May I have a peek? Reuse of publicly available biomedical data is increasing and producing some great successes


Evolving scientific culture and policy are directing more and more biomedical data into public data repositories. A number of the recent data sharing policy changes from funders and publishers were designed to improve data management and data sharing practices with the end goal of making it easy for researchers to discover and reuse biomedical datasets. However, not all researchers greet these policy changes with open arms, often questioning the proposed value and likelihood of their research data being reused.

This issue came to a head in early 2014 when the non-profit publisher PLOS (Public Library of Science) updated their data sharing policy to require that authors provide a statement describing where the data would be deposited. The policy essentially went from “tell us how you plan to share your data” to “show us where the data is.” Many researchers objected to this new data policy. One frequently cited concern was that researchers would bear a tremendous cost – in time to describe and deposit their data and risk of getting scooped by other researchers publishing on their data – while receiving little benefit. In addition, they expressed doubt about the likelihood of their data being productively reused: for an excellent summary of the controversy that arose from PLOS’s data sharing policy and level-headed response, please take a look at this blog post from the California Digital Library’s blog DataPub.

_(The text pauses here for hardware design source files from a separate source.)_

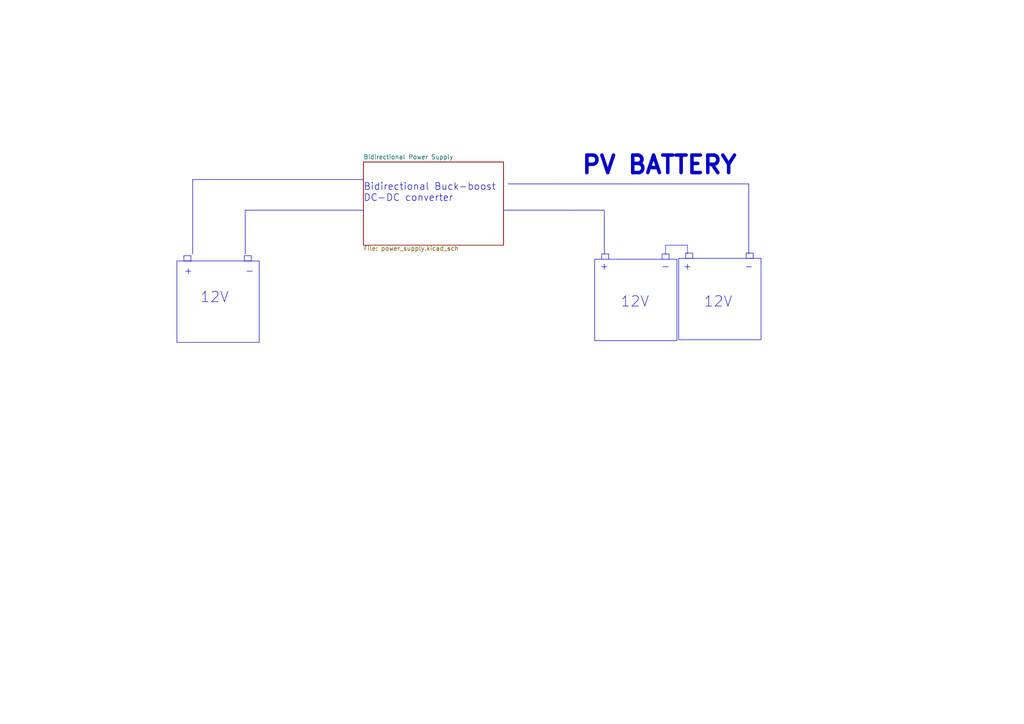
<source format=kicad_sch>
(kicad_sch
	(version 20231120)
	(generator "eeschema")
	(generator_version "8.0")
	(uuid "57ff2453-26d1-489b-aa83-9af273df178f")
	(paper "A4")
	(lib_symbols)
	(polyline
		(pts
			(xy 199.39 73.66) (xy 199.39 71.12)
		)
		(stroke
			(width 0)
			(type default)
			(color 25 36 255 1)
		)
		(uuid "06862b84-0f0c-4ce4-b36a-cbb372cf3513")
	)
	(polyline
		(pts
			(xy 146.05 60.96) (xy 166.37 60.96)
		)
		(stroke
			(width 0)
			(type default)
		)
		(uuid "0d5121c2-ddf1-4e54-8a1b-af5d6ac8e8bb")
	)
	(polyline
		(pts
			(xy 55.88 52.07) (xy 55.88 73.66)
		)
		(stroke
			(width 0)
			(type default)
		)
		(uuid "15123aca-1550-4f80-b9b6-fe5e45598842")
	)
	(polyline
		(pts
			(xy 166.37 60.96) (xy 166.37 60.96)
		)
		(stroke
			(width 0)
			(type default)
		)
		(uuid "1696bc47-2432-4527-a605-9c674d2a1e06")
	)
	(polyline
		(pts
			(xy 193.04 71.12) (xy 193.04 73.66)
		)
		(stroke
			(width 0)
			(type default)
			(color 25 36 255 1)
		)
		(uuid "36112bfc-a686-4560-a72f-d0ab85c57b23")
	)
	(polyline
		(pts
			(xy 217.17 73.66) (xy 217.17 53.34)
		)
		(stroke
			(width 0)
			(type default)
		)
		(uuid "3ba147f0-33a5-458d-825b-2637a22dcb29")
	)
	(polyline
		(pts
			(xy 193.04 73.66) (xy 193.04 73.66)
		)
		(stroke
			(width 0)
			(type default)
		)
		(uuid "42bdbe22-277f-444e-a486-7ea88332c786")
	)
	(polyline
		(pts
			(xy 72.39 60.96) (xy 71.12 60.96)
		)
		(stroke
			(width 0)
			(type default)
		)
		(uuid "5a0b5c0e-a41d-4d77-8197-90321f713e96")
	)
	(polyline
		(pts
			(xy 161.29 53.34) (xy 166.37 53.34)
		)
		(stroke
			(width 0)
			(type default)
		)
		(uuid "5a85a93b-a42e-4352-87d0-06db097321b7")
	)
	(polyline
		(pts
			(xy 71.12 68.58) (xy 71.12 73.66)
		)
		(stroke
			(width 0)
			(type default)
		)
		(uuid "77739912-6c12-4af5-b447-6feb5df1b613")
	)
	(polyline
		(pts
			(xy 71.12 60.96) (xy 71.12 60.96)
		)
		(stroke
			(width 0)
			(type default)
		)
		(uuid "82d1f2a6-6974-478a-b34a-81f4cc3b0e80")
	)
	(polyline
		(pts
			(xy 175.26 73.66) (xy 175.26 60.96)
		)
		(stroke
			(width 0)
			(type default)
		)
		(uuid "a09153d8-5c25-4c6a-aa79-11912bc32ee6")
	)
	(polyline
		(pts
			(xy 105.41 60.96) (xy 72.39 60.96)
		)
		(stroke
			(width 0)
			(type default)
		)
		(uuid "a4388bbb-c0f3-4990-abc5-c4968a10cfc6")
	)
	(polyline
		(pts
			(xy 105.41 52.07) (xy 55.88 52.07)
		)
		(stroke
			(width 0)
			(type default)
		)
		(uuid "c4ed9411-8062-4b50-a469-5aace9a3475e")
	)
	(polyline
		(pts
			(xy 166.37 60.96) (xy 166.37 60.96)
		)
		(stroke
			(width 0)
			(type default)
		)
		(uuid "c5441510-fb7c-43f6-9ba6-20ee54e74262")
	)
	(polyline
		(pts
			(xy 166.37 53.34) (xy 217.17 53.34)
		)
		(stroke
			(width 0)
			(type default)
		)
		(uuid "c6571cb9-687f-447c-bee3-dc58a41bf384")
	)
	(polyline
		(pts
			(xy 147.32 53.34) (xy 161.29 53.34)
		)
		(stroke
			(width 0)
			(type default)
		)
		(uuid "f15c67b7-2ff1-481f-92ae-58e2fb955b8b")
	)
	(polyline
		(pts
			(xy 166.37 60.96) (xy 175.26 60.96)
		)
		(stroke
			(width 0)
			(type default)
		)
		(uuid "f581b218-2f7b-49e6-8e5e-ca71f8a8dfa2")
	)
	(polyline
		(pts
			(xy 199.39 71.12) (xy 193.04 71.12)
		)
		(stroke
			(width 0)
			(type default)
			(color 25 36 255 1)
		)
		(uuid "f697161a-8c51-4118-ba93-91e097b3d81f")
	)
	(polyline
		(pts
			(xy 71.12 60.96) (xy 71.12 68.58)
		)
		(stroke
			(width 0)
			(type default)
		)
		(uuid "fe89e3cd-7e79-4d16-a311-dd340aaed3a1")
	)
	(rectangle
		(start 53.34 74.168)
		(end 55.372 75.692)
		(stroke
			(width 0)
			(type default)
		)
		(fill
			(type none)
		)
		(uuid 18855923-1306-457c-b779-e099da54cf9a)
	)
	(rectangle
		(start 172.466 75.184)
		(end 196.342 98.806)
		(stroke
			(width 0)
			(type default)
		)
		(fill
			(type none)
		)
		(uuid 190a7950-0778-42c6-8559-ba4056167673)
	)
	(rectangle
		(start 216.408 73.406)
		(end 218.44 74.93)
		(stroke
			(width 0)
			(type default)
		)
		(fill
			(type none)
		)
		(uuid 2034ab4d-b096-48fd-b4a1-b33542fdd2a6)
	)
	(rectangle
		(start 174.498 73.66)
		(end 176.53 75.184)
		(stroke
			(width 0)
			(type default)
		)
		(fill
			(type none)
		)
		(uuid 27fc092d-8973-45eb-ae0d-25a1ba174643)
	)
	(rectangle
		(start 70.866 74.168)
		(end 72.898 75.692)
		(stroke
			(width 0)
			(type default)
		)
		(fill
			(type none)
		)
		(uuid 2bd37225-a7ec-4048-9bd7-fe3d7b6e5476)
	)
	(rectangle
		(start 198.882 73.406)
		(end 200.914 74.93)
		(stroke
			(width 0)
			(type default)
		)
		(fill
			(type none)
		)
		(uuid 5252ad96-e262-4465-b5e8-5184b11d42be)
	)
	(rectangle
		(start 51.308 75.692)
		(end 75.184 99.314)
		(stroke
			(width 0)
			(type default)
		)
		(fill
			(type none)
		)
		(uuid 82efab6d-55ae-462e-870f-a1d662a2d06b)
	)
	(rectangle
		(start 196.85 74.93)
		(end 220.726 98.552)
		(stroke
			(width 0)
			(type default)
		)
		(fill
			(type none)
		)
		(uuid b1d2615c-e0d3-493a-8ac5-1f9557a46df2)
	)
	(rectangle
		(start 192.024 73.66)
		(end 194.056 75.184)
		(stroke
			(width 0)
			(type default)
		)
		(fill
			(type none)
		)
		(uuid fe468fb7-6bae-4b55-9e95-43fd3fc883db)
	)
	(text "-"
		(exclude_from_sim no)
		(at 72.39 78.74 0)
		(effects
			(font
				(size 2 2)
			)
		)
		(uuid "03b3c9d2-2e02-4c98-aa39-8a5f0ef09b29")
	)
	(text "12V"
		(exclude_from_sim no)
		(at 62.23 86.36 0)
		(effects
			(font
				(size 3 3)
			)
		)
		(uuid "0bef6165-015d-4b03-a3f7-34e2654b9ace")
	)
	(text "+"
		(exclude_from_sim no)
		(at 54.61 78.74 0)
		(effects
			(font
				(size 2 2)
			)
		)
		(uuid "1f49d897-890f-444f-8625-7e0a21eda616")
	)
	(text "12V"
		(exclude_from_sim no)
		(at 208.28 87.63 0)
		(effects
			(font
				(size 3 3)
			)
		)
		(uuid "2835a993-77db-4d4f-b1ed-6b5502abfc0b")
	)
	(text "12V"
		(exclude_from_sim no)
		(at 184.15 87.63 0)
		(effects
			(font
				(size 3 3)
			)
		)
		(uuid "682d635c-6d2d-4148-b713-b03fa1d50994")
	)
	(text "+"
		(exclude_from_sim no)
		(at 199.39 77.47 0)
		(effects
			(font
				(size 2 2)
			)
		)
		(uuid "8e4b27b9-87e0-47e9-bd35-a61ce508985c")
	)
	(text "PV BATTERY"
		(exclude_from_sim no)
		(at 191.262 48.006 0)
		(effects
			(font
				(size 5.08 5.08)
				(thickness 1.016)
				(bold yes)
			)
		)
		(uuid "bda6803c-7bcb-4d90-8167-186b26659d1d")
	)
	(text "-"
		(exclude_from_sim no)
		(at 217.17 77.47 0)
		(effects
			(font
				(size 2 2)
			)
		)
		(uuid "df5f3f7f-c567-49a1-8589-f07acc8ae80c")
	)
	(text "Bidirectional Buck-boost\nDC-DC converter\n"
		(exclude_from_sim no)
		(at 105.41 55.88 0)
		(effects
			(font
				(size 2 2)
			)
			(justify left)
		)
		(uuid "e3e2b18a-e53c-4027-be75-765551d25dd4")
	)
	(text "-"
		(exclude_from_sim no)
		(at 193.04 77.47 0)
		(effects
			(font
				(size 2 2)
			)
		)
		(uuid "efe15f34-f7f2-4733-bf5d-1c8b3cc7f9b8")
	)
	(text "+"
		(exclude_from_sim no)
		(at 175.26 77.47 0)
		(effects
			(font
				(size 2 2)
			)
		)
		(uuid "f7b363f8-459e-401b-8772-09165bf66d5d")
	)
	(sheet
		(at 105.41 46.99)
		(size 40.64 24.13)
		(fields_autoplaced yes)
		(stroke
			(width 0.1524)
			(type solid)
		)
		(fill
			(color 0 0 0 0.0000)
		)
		(uuid "81802b0c-d137-483c-9072-3d8784bb4773")
		(property "Sheetname" "Bidirectional Power Supply"
			(at 105.41 46.2784 0)
			(effects
				(font
					(size 1.27 1.27)
				)
				(justify left bottom)
			)
		)
		(property "Sheetfile" "power_supply.kicad_sch"
			(at 105.41 71.3236 0)
			(effects
				(font
					(size 1.27 1.27)
				)
				(justify left top)
			)
		)
		(instances
			(project "Bidirectional_Power_Converter_24V-12V_with_BMS"
				(path "/57ff2453-26d1-489b-aa83-9af273df178f"
					(page "4")
				)
			)
		)
	)
	(sheet_instances
		(path "/"
			(page "1")
		)
	)
)
</source>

Widespread and productive use of public datasets

So, what’s the deal? Are most research datasets so unique and complex that no one would bother trying to find them, let alone mine them for new insights? Who is reusing biomedical data? Well, it turns out, lots of people, both inside and outside of biomedical research institutions.

You don’t need to look any further than Atul Butte, , MD, PhD who will lead UCSF’s Institute for Computational Biology, starting in April. Dr. Butte and his research lab provide us with great examples of the benefits of open data, and the value and novel discovery that can come from reanalysis of open, biomedical big data. At last year’s International Digital Curation Center Conference, Dr. Butte gave a fantastic presentation outlining some of his lab’s data reuse strategies and results. The title of his talk “Big Data in Biomedicine: Discovering new drugs and diagnostics from a trillion points of data” – could be amended to “a trillion points of public data.” Butte and colleagues used reanalysis of publicly available data to identify novel disease biomarkers and facilitated drug repositioning. They also launched two start-up biotech companies and the public immunology data resource ImmPort.

But you don’t have to be an academic researcher to gain value out of public biomedical data. Amateur scientists and high school science fair participants are also jumping on the data reuse bandwagon, using publicly available datasets to make novel discoveries, such developing algorithms for cancer diagnosis:

Giving and getting credit where it’s due

So we’ve established that concerns that publicly available data won’t be widely or successfully reused are overblown. What about the oft-voiced concern that the original data provider won’t get any credit for that data reuse? Well, we do still have some work to do to ensure that data citation is easy to do and becomes a cultural norm (and therefore provide researchers with more incentives for releasing their data to public repositories), but some things are falling into place. Many public data repositories utilize the Creative Commons CC-BY Attribution license to ensure that data depositors get proper credit when their dataset is reused. Other repositories rely on Data Use Agreements to establish a contract between a data depositor and data consumer with stipulations on proper citation if data reuse results in a new publication.

In fact, citation of datasets is increasing, and has become the norm in some fields, such as genomic datasets from the Gene Expression Omnibus. One way to track data citation activity is through the Data Citation Index, a great resource provided by the UCSF Library, which enables you to search for datasets by subject area, institution and data type, as well as identify the datasets that have been cited the most in original research articles.

For example, searching on “asthma” in the Data Citation Index reveals >3,600 publicly available data records that have been indexed by the Data Citation Index. These datasets encompassed many different types of data, including gene expression, imaging, protein sequence and structure, and survey data. Sorting these datasets by the number of times they have been cited in other publications revealed that the most highly cited asthma datasets were public health datasets from national health surveys and social science datasets. The next most frequently cited data types were molecular in nature, such as gene expression and protein structure. Data Citation Index does not yet index all public data repositories, but it is a good start for tracking the impact of public datasets.

As standards for citing datasets are adopted and more tools like the Data Citation Index emerge, many hope that data citations will become included in the metrics used to measure the impact of a researcher’s output. Giving shared data publicly the same respect and impact trackings more traditional measures of academic output, such as publications, would provide greater incentive for researchers to publicly available research datasets. Currently, policy changes and mandates from funders and publishers are predominantly driving the shift toward depositing data publicly; but as data reuse cases that demonstrate these datasets grow more abundant, benefits to the depositing researchers could become an even stronger driver.